Water quality of Lake Thunderbird still very bad, Norman mayor says
by Oliver Rey, originally posted on November 18, 2016
NORMAN, Okla. – A presentation on the water quality in Norman was held on Monday at City Hall.
Several speakers were present including Lynne Miller, Norman’s mayor, Roger Frech, the president of the Central Oklahoma Conservancy District, Derek Smithee, Water Quality Division Chief at Oklahoma Water Resources Board, Ken Komiske, the director of utilities at City of Norman and Amanda Nairn, a member of the Environmental Control Advisory Board in Norman.
“There is nothing more important than water quality,” Miller said, adding the quality of the water in Lake Thunderbird is very bad.
Miller also said a lot of Normanites are misunderstanding what stormwater is and how it works.
“Lake Thunderbird is nothing more than the reflection of our watershed,” Smithee said.
Smithee said Oklahoma is actually in a wet period over several years and it should have a new drought period over the next decades. He added this phenomenon has existed since millenary and has nothing to do with climate change.
“What seems normal for me, is not,” Smithee said.
Then Smithee said the water quality has been monitored the past 20 years through the Beneficial Use Monitoring Program, which is composed of six components. Both water quality and quantity of the lakes and wells in Oklahoma are monitored in partnership with the USGS in Oklahoma. He added the Clean Water Act requires adjustments at least once every three years, and annually in Oklahoma City.
Smithee noted over 1,500 individual water wells have water quality issues in Oklahoma saying, “That sounds like a lot, but we are in the national average.”
According to Smithee, the first cause of water pollution is bacteria disseminated by animals.
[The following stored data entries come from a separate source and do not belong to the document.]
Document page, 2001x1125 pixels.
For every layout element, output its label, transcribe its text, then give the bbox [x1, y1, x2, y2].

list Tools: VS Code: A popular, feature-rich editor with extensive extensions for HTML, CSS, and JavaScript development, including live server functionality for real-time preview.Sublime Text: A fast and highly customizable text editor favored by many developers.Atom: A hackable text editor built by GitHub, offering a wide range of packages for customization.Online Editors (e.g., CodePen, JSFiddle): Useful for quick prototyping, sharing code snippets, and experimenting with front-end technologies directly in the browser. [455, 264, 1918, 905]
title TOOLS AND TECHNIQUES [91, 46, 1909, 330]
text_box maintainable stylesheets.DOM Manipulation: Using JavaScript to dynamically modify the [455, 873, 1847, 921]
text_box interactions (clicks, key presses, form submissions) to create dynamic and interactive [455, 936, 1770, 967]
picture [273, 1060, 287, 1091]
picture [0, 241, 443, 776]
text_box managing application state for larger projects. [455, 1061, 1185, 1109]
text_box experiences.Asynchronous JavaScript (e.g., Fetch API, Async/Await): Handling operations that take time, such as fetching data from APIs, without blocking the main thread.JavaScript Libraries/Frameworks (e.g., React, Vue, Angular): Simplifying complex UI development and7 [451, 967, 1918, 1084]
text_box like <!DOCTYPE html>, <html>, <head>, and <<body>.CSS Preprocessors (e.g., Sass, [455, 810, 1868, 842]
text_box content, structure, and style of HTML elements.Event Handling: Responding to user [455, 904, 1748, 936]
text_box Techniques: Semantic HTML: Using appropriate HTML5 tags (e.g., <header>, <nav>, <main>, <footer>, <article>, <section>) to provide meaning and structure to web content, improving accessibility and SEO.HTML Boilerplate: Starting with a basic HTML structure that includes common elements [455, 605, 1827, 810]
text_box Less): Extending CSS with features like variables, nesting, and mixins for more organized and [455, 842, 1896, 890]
Smithee also said most of the water population comes from many sources making it difficult to find and stop the contamination.
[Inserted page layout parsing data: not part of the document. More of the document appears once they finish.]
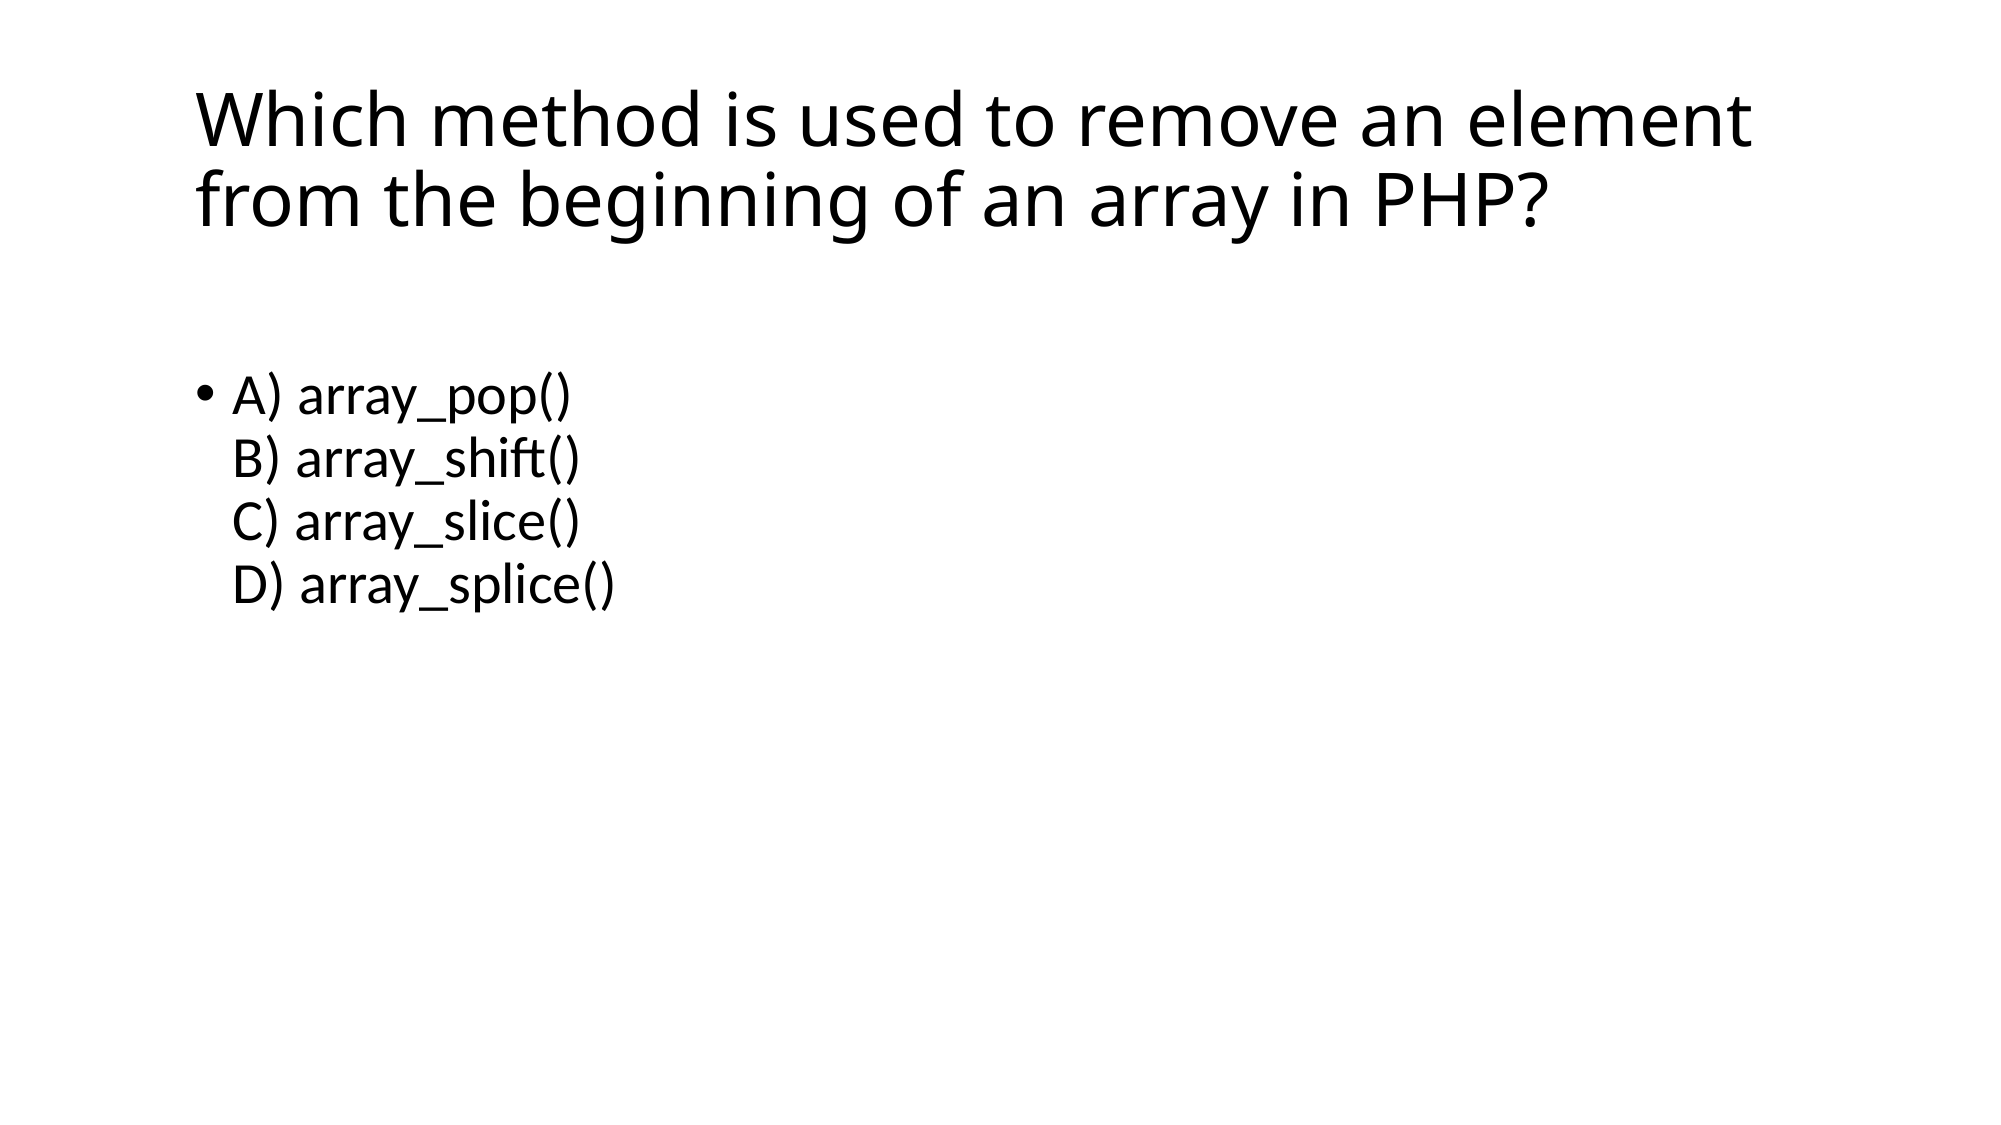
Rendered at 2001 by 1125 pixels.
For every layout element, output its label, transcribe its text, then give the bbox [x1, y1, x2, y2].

title Which method is used to remove an element from the beginning of an array in PHP? [180, 47, 1830, 356]
list A) array_pop() B) array_shift() C) array_slice() D) array_splice() [180, 356, 1830, 963]
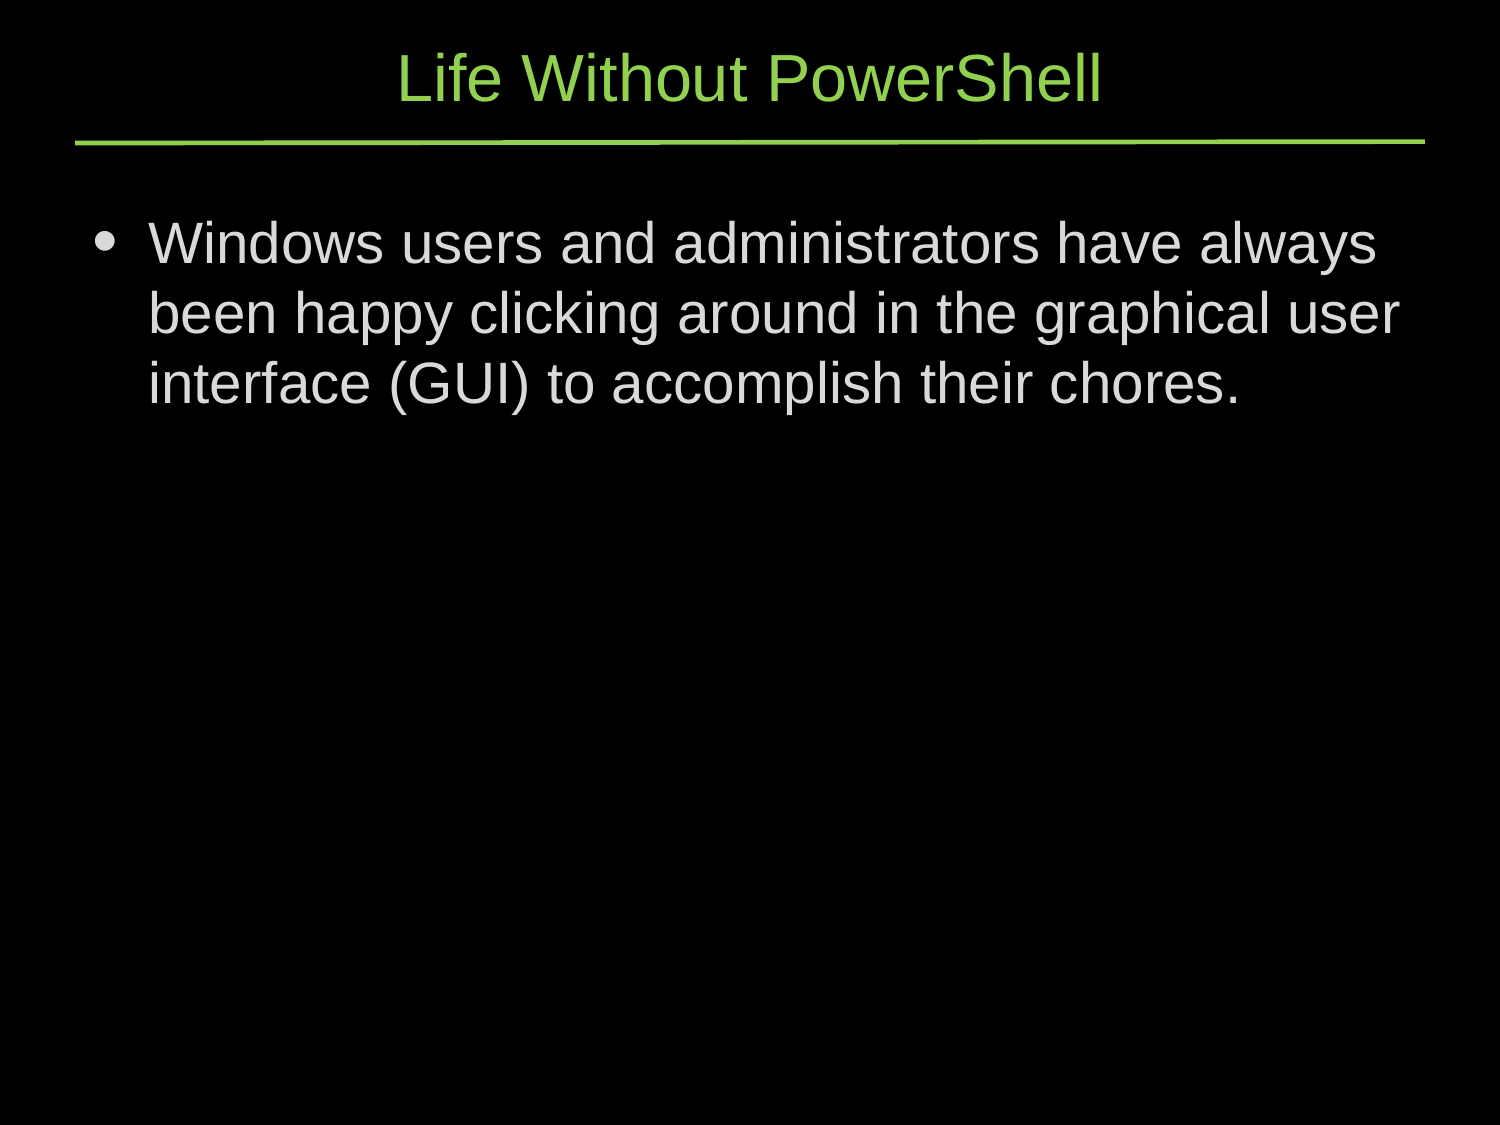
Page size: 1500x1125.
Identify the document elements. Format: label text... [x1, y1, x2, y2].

title Life Without PowerShell [77, 39, 1423, 123]
list Windows users and administrators have always been happy clicking around in the graphical user interface (GUI) to accomplish their chores. [77, 198, 1423, 942]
Concerning the case of Lake Thunderbird, Smithee said the removal of the dust, which gave the Lake the nickname “Dirtybird” has enabled the sunlight to go deeply in the water of the lake that added to a high nitrogen water concentration (provoked by the use of fertilizer) created the optimal condition to algae proliferation.
Frech said some lakes in Oklahoma have been affected by algae proliferation such as Lake Texoma. However, Frech said only blue algae are toxic and very dangerous for humans.
Further, Komiske said there are several programs ongoing in Norman to reduce the amount of Chromium-6, which is toxic, in the drinking water by transforming the Chromium-6 into Chromium-3, which is not dangerous.
“We are one of the leaders in the country in trying to reduce Chromium-6 contamination,” Komiske said.
Besides the discussion at City Hall, a free tour at the Norman’s Treatment Water Plant will take place with Ward 6, Councilwoman Breea Clark at 10 a.m. on Nov. 19, located at 3000 E. Robinson. The guided visit will be led by Scott Aynes, the supervisor of the Treatment Water Plant in Norman.
“Norman citizens’ water rate dollars go towards new plant upgrades and treatment processes to keep Norman’s water safe. The staff at the Water Treatment plant are excited to have an open house with the community and to inform the public about the treatment process and to encourage everyone to continue to conserve water,” Aynes said.